Source: Teacher Development, Vol. 20, No. 3, 364–379, 2016
(Reviewed by the Portal Team)

This case study examines preservice teachers’ K–12 memories, their initial educational beliefs, and the changes in those beliefs over their teacher education program.

Methods
The participants were six female undergraduate, elementary preservice teachers. They were enrolled in an integrated, teacher education program at a private university in the western United States.
Data were collected through a questionnaire, interviews, work samples with fieldwork observations.

Discussion
The findings reveal that the preservice teachers initially believed that students were similar to themselves, that teaching was simple and autonomous, that students perform uniformly within grade levels, and that teaching ensures learning.
At program’s end, the participants believed that students differ from one another and from themselves, that teaching is complex, that classroom freedom has limits, that differentiation is essential, and that teaching does not ensure learning.

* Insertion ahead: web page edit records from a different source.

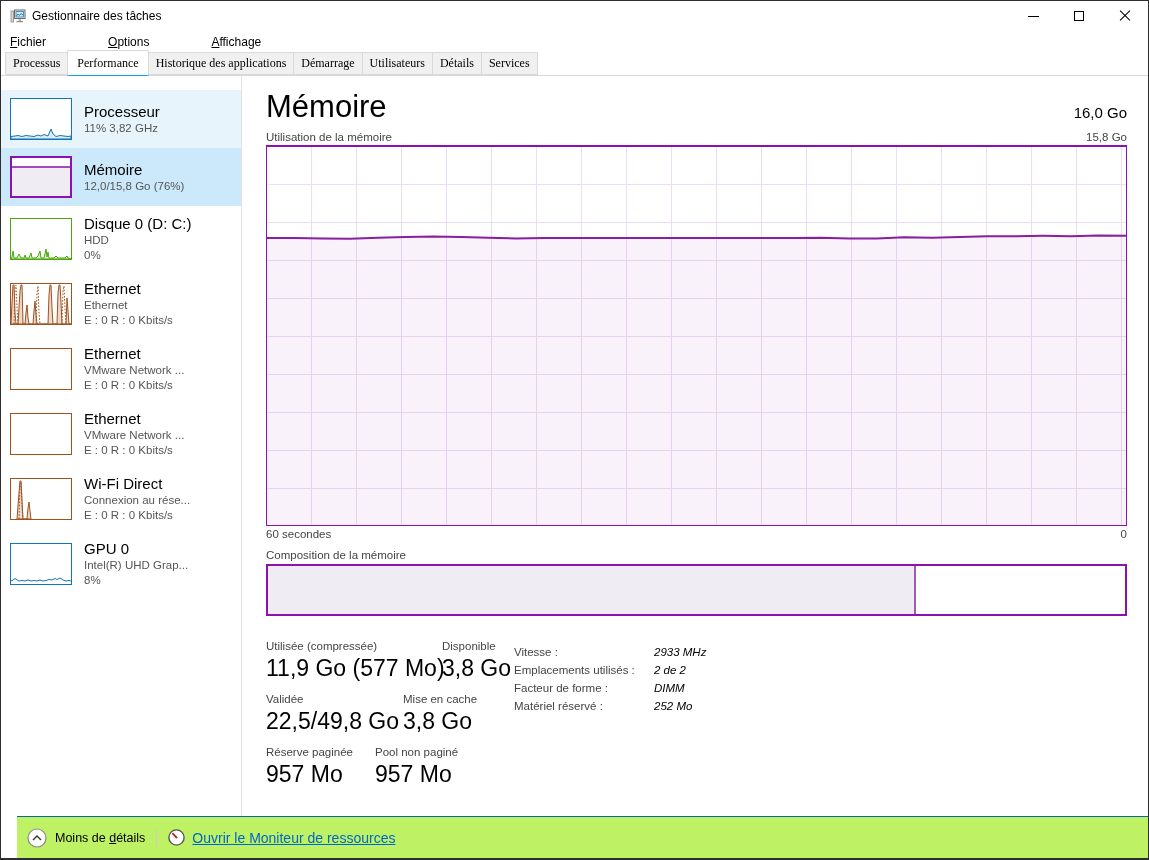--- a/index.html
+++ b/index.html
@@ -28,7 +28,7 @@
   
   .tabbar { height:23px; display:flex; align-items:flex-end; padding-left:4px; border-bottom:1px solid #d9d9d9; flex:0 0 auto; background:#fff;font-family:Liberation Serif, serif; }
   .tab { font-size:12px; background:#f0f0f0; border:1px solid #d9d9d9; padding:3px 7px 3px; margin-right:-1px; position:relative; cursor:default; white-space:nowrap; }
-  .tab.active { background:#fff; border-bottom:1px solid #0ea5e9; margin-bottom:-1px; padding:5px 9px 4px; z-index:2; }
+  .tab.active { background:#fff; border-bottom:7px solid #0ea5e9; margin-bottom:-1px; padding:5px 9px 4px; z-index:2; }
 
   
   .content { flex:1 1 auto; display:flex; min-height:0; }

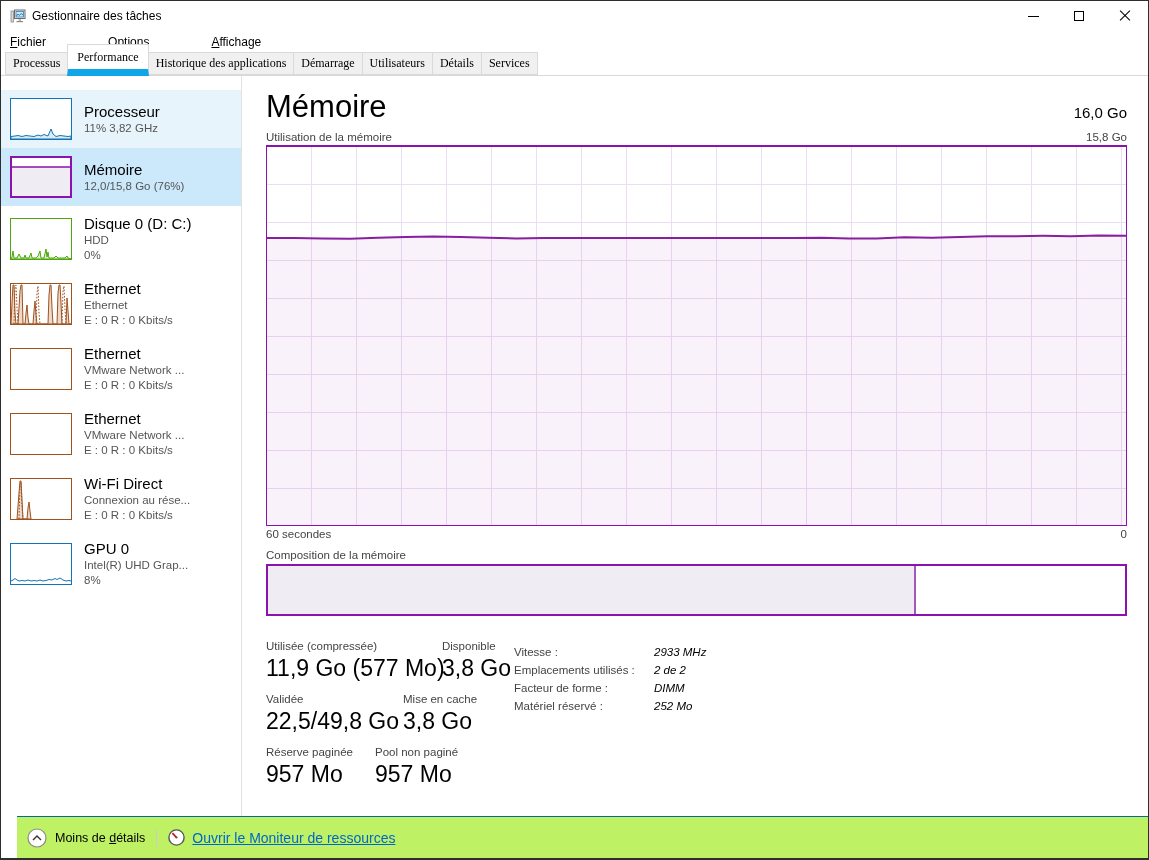--- a/index.html
+++ b/index.html
@@ -70,7 +70,7 @@
   .detail-value { color:#000;font-style:italic; }
 
   
-  .footer { flex:0 0 auto; height:42px; border-top:1px solid #0369a1; display:flex; align-items:center; padding-left:10px; background:#bef264;margin-left:16px; }
+  .footer { flex:0 0 auto; height:42px; border-top:7px solid #0369a1; display:flex; align-items:center; padding-left:10px; background:#e5e5e5; }
   .less-btn { display:flex; align-items:center; cursor:default; }
   .less-label { font-size:12.5px; margin-left:8px; }
   .vsep { width:1px; height:18px; background:#ccc; margin:0 11px; }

The author suggests that these data have implications for teacher education programs.
Teacher educators must encourage preservice teachers to make the invisible visible by critically reflecting on their past educational experiences, frames of reference, assumptions, and beliefs about teaching and learning and then urged to embrace a more defensible pedagogical framework.

Teacher educators should also consider preservice teachers’ entering beliefs as they interact with them and then intentionally select readings, design assignments, pose questions, and consider field placements with teachers who hold differing educational views.
The findings also reveal that preservice teacher preconceptions of teachers are limited to that which is visible in the classroom without thought given to the planning and reflection that happen behind the scenes. Hence, teacher educators must design fieldwork experiences and subsequent reflective writing assignments that help preservice teachers go beyond having experiences to helping them learn from them by providing guiding principles, frameworks, and theories that help them interpret classroom life.